4.2. The Rolleiflex SL35

This Single lens reflex camera was marketed in 1970. Until then the Japanese firms (Canon, Minolta, Nikon, Pentax) dominated the market. The Rollei SL35 was not a big comercial success, partly because the technology was not innovative. But Rollei made the SL35 for a number of years and even had some improved versions. The first series were made in Germany but eventually the production was switched to Singapore.

The housing of the SL35 is a metal alloy. The camera is covered with real leather and the top- and bottomplate are chromed or in black enamel.
The SL35 has a planar 50mm f/1.8 as standard lens and the shutter had speeds of 1 sexc to 1/1000 sec.
The camera has a lightmetering system with a cadmiumsulfide cell and the sensibility range of 12-6400 ASA.

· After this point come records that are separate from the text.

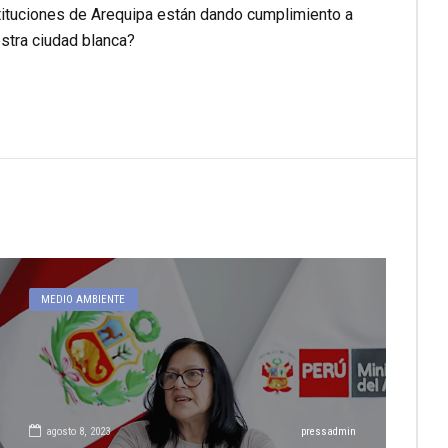
ituciones de Arequipa están dando cumplimiento a
stra ciudad blanca?
MEDIO AMBIENTE
agosto 8, 2023
pressadmin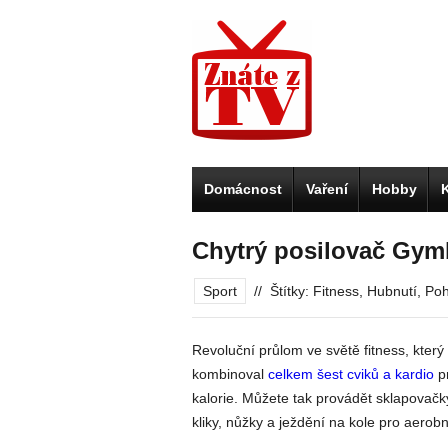
Domácnost
Vaření
Hobby
Chytrý posilovač Gym
Sport
//
Štítky:
Fitness
,
Hubnutí
,
Po
Revoluční průlom ve světě fitness, který 
kombinoval
celkem šest cviků a kardio
pr
kalorie. Můžete tak provádět sklapovačky
kliky, nůžky a ježdění na kole pro aerobn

The production was originally in Germany but was later transferred to Singapore.
Later Rollei also introduced the Schneider-Kreuznach lenses in addition to their own Rollei lenses. and so the Rollei Singapore SL35 version has a Schneider SL-Xenon 50mm f/1.8 lens.
Rollei also has its own QBM = Quick Bayonet Mount. This is the same bayonet mount as the Voigtländer VSL cameras.
The shutter has exposure times of 1 sec to 1/1000 sec + B and T.

The Rollei SL35 was not a big selling success. The technology was certainly not up-to-date and the Japanese camera makers were miles ahead.
But even then the SL35 was produced and updated regularly, especially with regards to the metering system.
The SL35 still uses the metering with closed diphragm.
In 1974 the SL350 has metering with open diaphragm. This is a full 6 yeras after the Leicaflex SL!!

In 1976 the SL35M is marketed but this camera does not have many new technical advances.
At the same time the SL35ME is introduced : this is a SL35M with electronically controlled shutter.

And finally in 1978 Rollei comes with the SL35E, which is a downgraded SL35ME.

But for Rollei that was too little too late : already in 1976 Canon had a fully new SLR with automatic light metering with automatic exposure, with very good lenses, a new design and with a very sharp price : the CANON AE-1.

4.3. The SL-2000

So it was not possible for Rollei to sell their old concept camera.
And so Rollei tried to conquer the market with a whole new camera : the SL-2000.
This is a smallfilm camera that has the looks of a small Hasselblad. Rollei showed the SL-2000 prototype at Photokina 1976.
But it took them another 5 years before it was produced in small numbers.
The SL-2000 is a very special camera for it has :
- an interchangeable back
- an interchangeable viewfinder
- an interchangeable viewing glass
- motorised filmtransport
- automatic light metering

Rollei offered Zeiss lenses from 15mm f/3.5 Distagon to the 1000mm f/5.6 Mirotar.
And in addition to these Zeiss lenses you also had a range of cheaper Rolleinar lenses. These lenses were made for Rollei by Mamiya.

In 1985 the SL-3003 was produced. This is a SL-2000 with minor changes.
And then there also was the SL-3003, a lighter version of the SL-3001.

The Rollei 2000/3003 system never became popular, especially because of the high price tag.
For example : in 1985 a filmback for 250 exposures costed the princely sum of 4,000 US dollars!!